K225.日本の地球温暖化、再解析2022


著者:近藤純正
気温観測値に含まれる都市化や「日だまり効果」の影響、および観測法が時代に よって変更されたことによる誤差を補正して日本の平均気温の長期変化「日本の 地球温暖化」を定量的に求めた。平均気温の上昇率は時代とともに増加しており、 1900年以前の平均気温に比べて2020年までの気温上昇量は1.1±0.1℃である。

都市化の影響による誤差などを補正しない簡便な方法による日本の地球温暖化 (気象庁公表値)は誤差が大きく、1898~2021年の気温上昇率は1.42倍に、 1930~2021年の気温上昇率は1.59倍になっている。

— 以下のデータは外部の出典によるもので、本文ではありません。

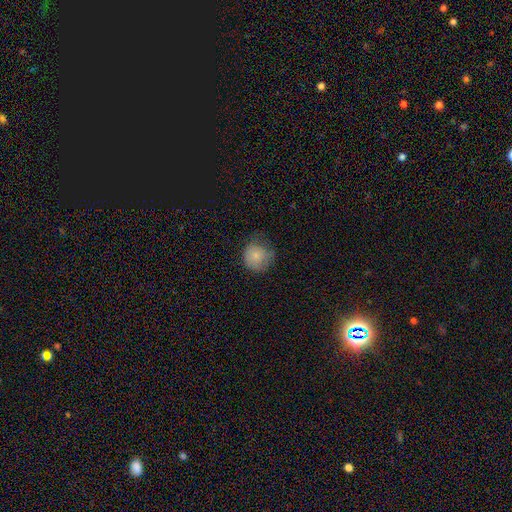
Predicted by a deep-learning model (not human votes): Smooth or featured?
  - smooth: 80% *
  - featured or disk: 11%
  - star or artifact: 9%
How rounded?
  - round: 88% *
  - in between: 11%
  - cigar-shaped: 1%
Merging?
  - none: 56% *
  - minor disturbance: 32%
  - major disturbance: 11%
  - merger: 1%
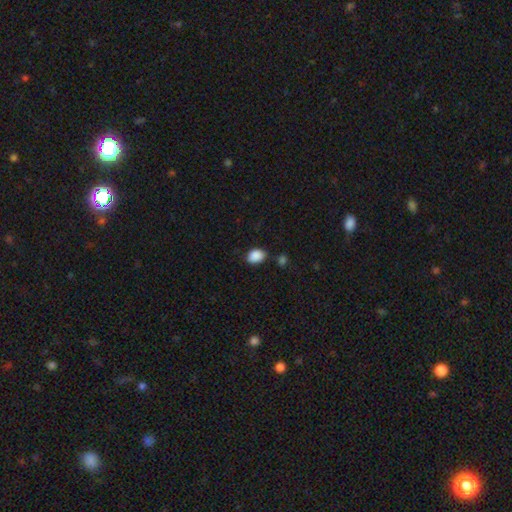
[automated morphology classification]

補正をしない簡便な方法でも、都市化の影響を除くために、浜松から石廊崎へ、 高知から室戸岬へ、石垣島から大東島へ気温を接続する方法も用いれば、日本の 地球温暖化は誤差10%以内の精度で求めることができる。この場合、4観測所 (寿都、宮古、石廊崎、大東島)では測風塔にも温度計を取り付けて観測すれば、 より確実な結果がえられる。
(完成:2022年1月27日)

本ホームページに掲載の内容は著作物である。 内容(新しい結果や方法、アイデアなど)の参考・利用 に際しては”近藤純正ホームページ”からの引用であることを明記のこと。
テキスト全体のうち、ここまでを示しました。